● Brief
Reproduce every line without changes, from the line containing "MICROTRACK SURGICALS" through the line containing "Get Latest Price", including both of those lines.

^^^^^^^^^^^^^^^^

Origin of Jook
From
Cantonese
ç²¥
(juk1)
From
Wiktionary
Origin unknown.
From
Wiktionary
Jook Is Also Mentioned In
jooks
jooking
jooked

^^^^^^^^^^^^^^^^

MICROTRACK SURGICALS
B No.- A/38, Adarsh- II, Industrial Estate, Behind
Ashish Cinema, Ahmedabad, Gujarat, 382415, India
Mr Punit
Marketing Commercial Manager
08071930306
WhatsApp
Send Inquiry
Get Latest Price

^^^^^^^^^^^^^^^^

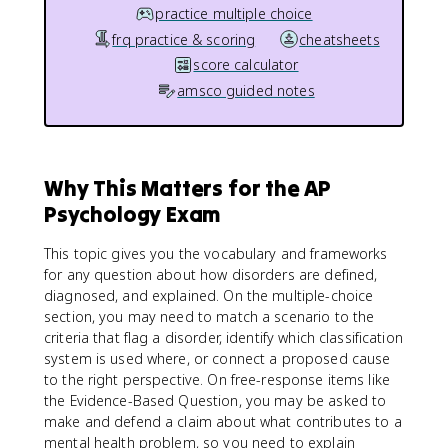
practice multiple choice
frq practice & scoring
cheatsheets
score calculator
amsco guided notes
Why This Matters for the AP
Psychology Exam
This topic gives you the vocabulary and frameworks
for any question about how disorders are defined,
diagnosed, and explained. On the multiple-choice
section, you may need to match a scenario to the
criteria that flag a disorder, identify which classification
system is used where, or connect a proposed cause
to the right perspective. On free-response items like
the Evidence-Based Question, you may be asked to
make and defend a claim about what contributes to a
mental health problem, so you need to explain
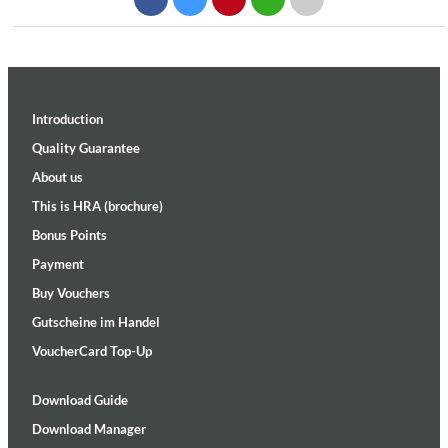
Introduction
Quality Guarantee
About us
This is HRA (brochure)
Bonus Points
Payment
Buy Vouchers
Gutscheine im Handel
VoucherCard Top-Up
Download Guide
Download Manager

^^^^^^^^^^^^^^^^

● Answer for this exercise
MICROTRACK SURGICALS
B No.- A/38, Adarsh- II, Industrial Estate, Behind
Ashish Cinema, Ahmedabad, Gujarat, 382415, India
Mr Punit
Marketing Commercial Manager
08071930306
WhatsApp
Send Inquiry
Get Latest Price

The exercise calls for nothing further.